In dieser Studie haben wir die indirekten Kosten der Digitalisierung untersucht. Sicherlich würden die direkten Kosten der Digitalisierung bei der Entscheidung zwischen den Projekten eine wesentliche Rolle spielen. Dennoch haben wir uns in dieser Studie bewusst auf die häufig vernachlässigten indirekten Kosten der Digitalisierung konzentriert. 

Unsere Studie hat klare Implikationen für die Praxis. Erstens, Unternehmen, die als Dienstleister ihre Unterstützung bei der Umsetzung von Digitalisierungsprojekten anbieten, können ihr Projektangebot durch gezielte Beeinflussung der indirekten Kosten attraktiver machen. Wenn sie beispielsweise ein Projektvorgehen dahingehend modifizieren, dass eine temporäre Verlangsamung eines Prozesses ceteris paribus durch zusätzlichen IT-Aufwand vermieden werden kann, schaffen sie damit ein um 2o Prozent attraktiveres Projekt. Unsere Resultate deuten daher darauf hin, dass Dienstleister nicht in jeder Hinsicht besser sein müssen als ihre Wettbewerber. Vielmehr kommt es auf die korrekte Positionierung der Projekte sowie die gezielte Kontrolle spezifischer indirekter Kosten an, was Dienstleistern hilft, sich gegen Wettbewerber durchzusetzen.   
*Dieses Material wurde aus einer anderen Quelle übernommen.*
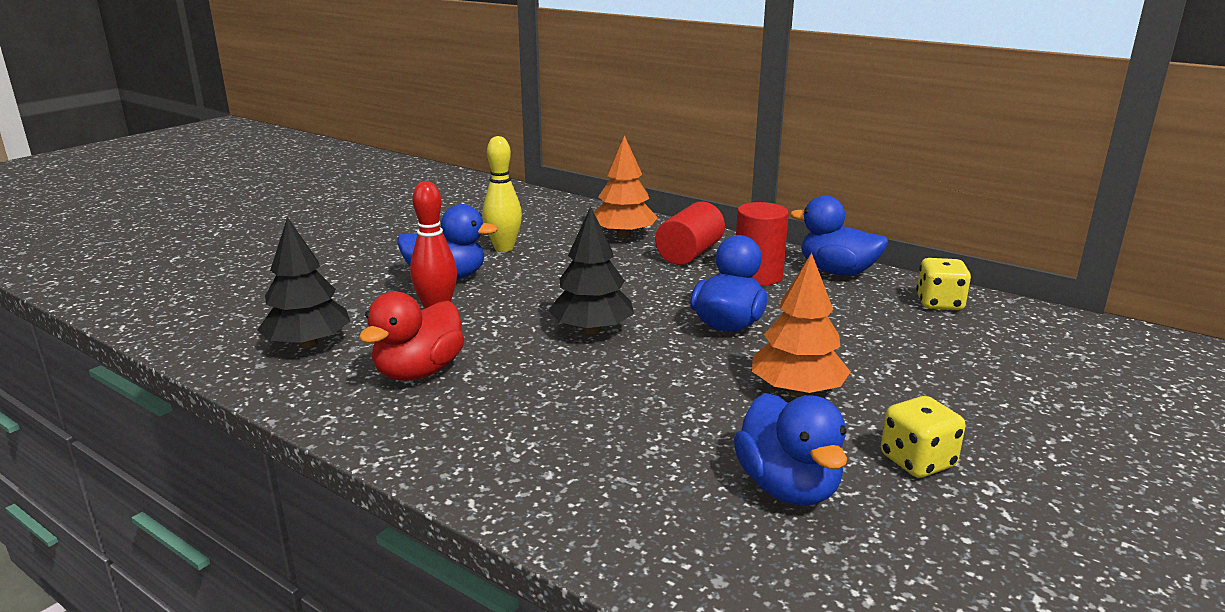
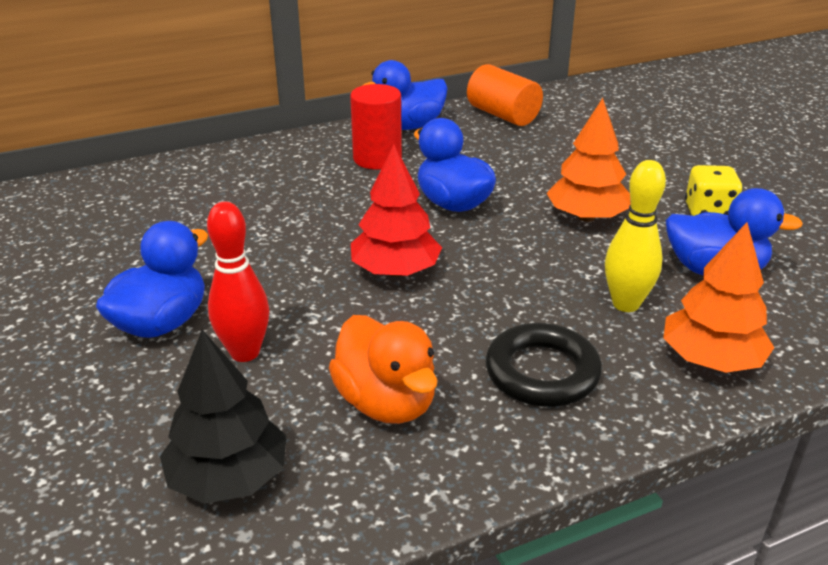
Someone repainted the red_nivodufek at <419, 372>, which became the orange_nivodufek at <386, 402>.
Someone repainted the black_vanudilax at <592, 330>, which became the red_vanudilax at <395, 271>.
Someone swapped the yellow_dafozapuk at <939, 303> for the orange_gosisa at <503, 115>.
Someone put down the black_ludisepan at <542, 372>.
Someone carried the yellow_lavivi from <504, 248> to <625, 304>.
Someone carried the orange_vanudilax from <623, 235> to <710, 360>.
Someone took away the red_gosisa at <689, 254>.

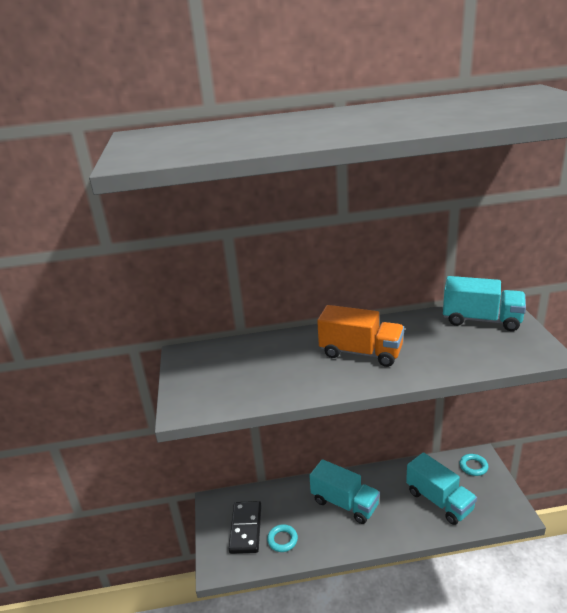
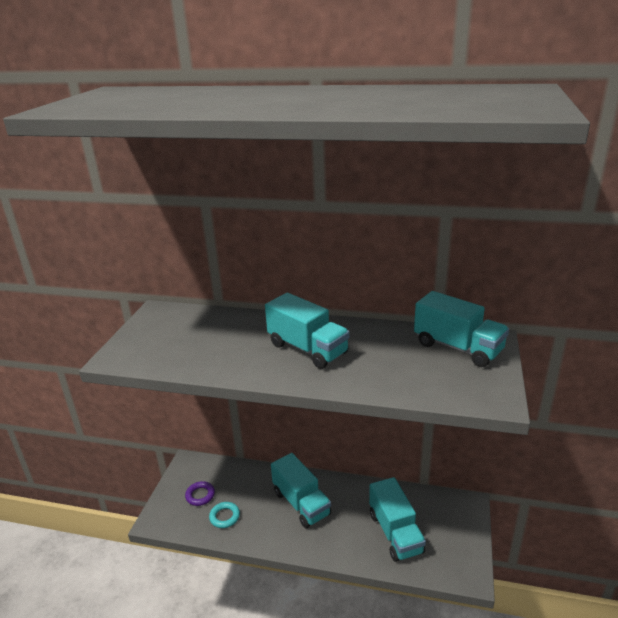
Someone swapped the black_gurikex at <246, 528> for the purple_ludisepan at <200, 495>.
Someone repainted the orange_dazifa at <361, 352>, which became the turquoise_dazifa at <307, 349>.
Someone took away the turquoise_ludisepan at <473, 466>.

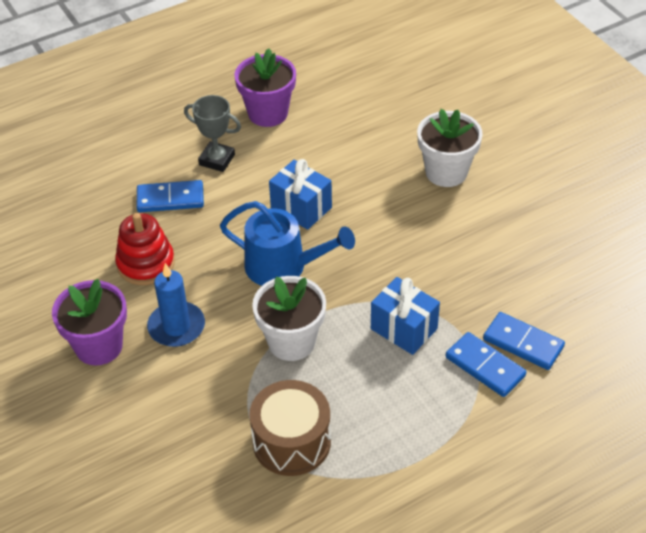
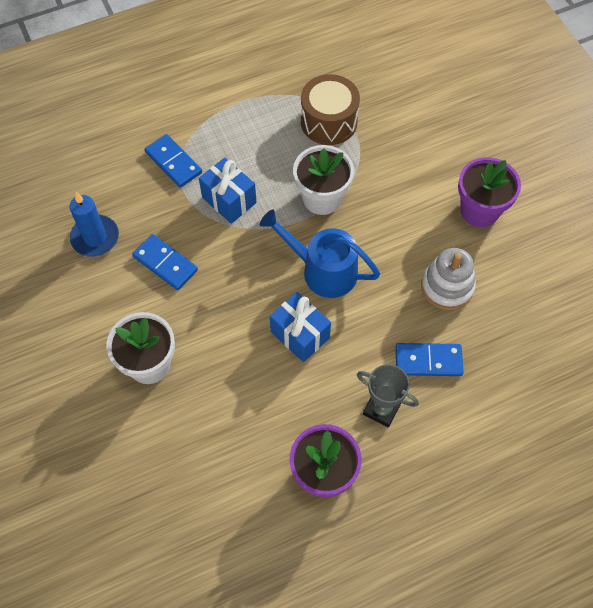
Someone carried the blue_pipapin from <176, 327> to <95, 237>.
Someone carried the blue_gurikex from <523, 343> to <165, 263>.
Someone repainted the red_porosix at <146, 264>, which became the white_porosix at <447, 287>.

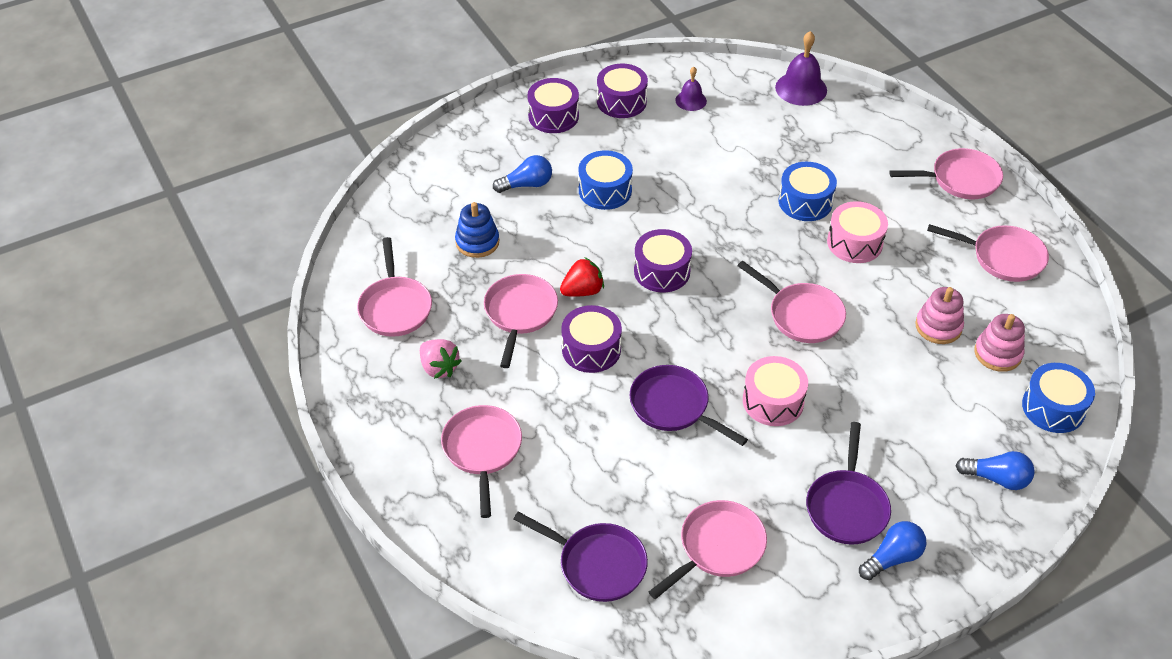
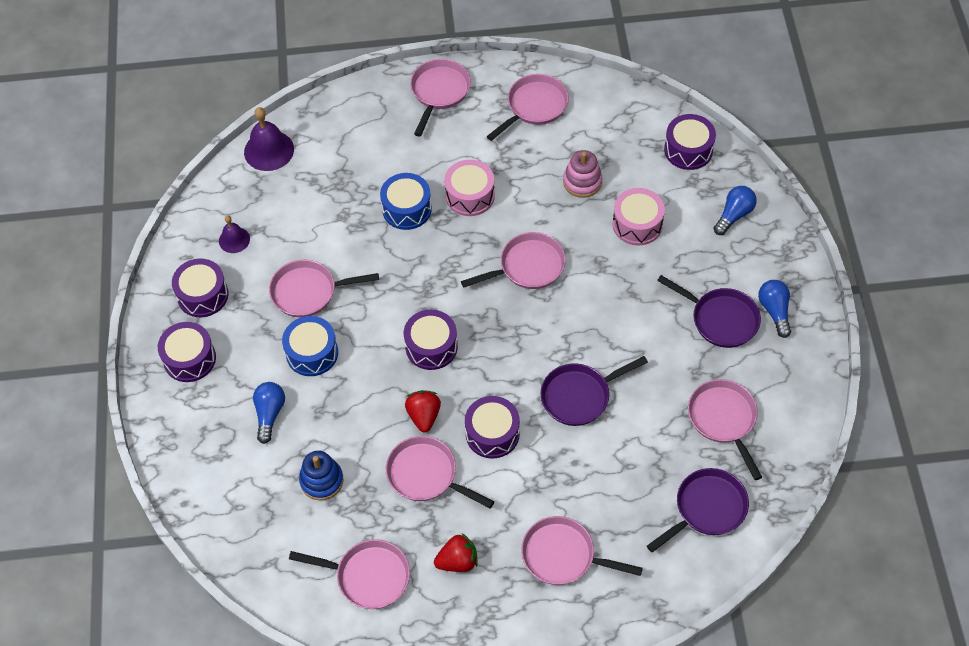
Someone put down the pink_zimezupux at <308, 292>.
Someone repainted the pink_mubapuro at <439, 368>, which became the red_mubapuro at <458, 561>.
Someone carried the pink_dineveki from <773, 401> to <637, 224>.
Someone repainted the blue_dineveki at <1053, 408>, which became the purple_dineveki at <688, 150>.
Someone took away the pink_porosix at <997, 353>.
Zweitens, für Unternehmen, die ein Digitalisierungsprojekt innerhalb ihrer Organisation umsetzen möchten, bieten unsere Resultate ein klares Rahmenwerk. Digitalisierungsprojekte sind typischerweise vielschichtig und beinhalten verschiedene Kostenkomponenten. Die Kenntnis davon, welche indirekten Kosten als besonders kritisch wahrgenommen werden, hilft beim Projektdesign. Entweder können die besonders kritisch wahrgenommenen indirekten Kosten ganz oder teilweise vermieden werden oder es können Gegenmaßnahmen erarbeitet werden, um die negativen Effekte der indirekten Kosten zu mildern. Dies kann die Umsetzung von Projekten maßgeblich beschleunigen. Die Ergebnisse dieser Studie liefern somit ein Werkzeug, das Unternehmen hilft, die Akzeptanz von Digitalisierungsprojekten bei den Mitarbeitern zu erhöhen, indem Führungskräfte diese nun besser einschätzen und verstehen können.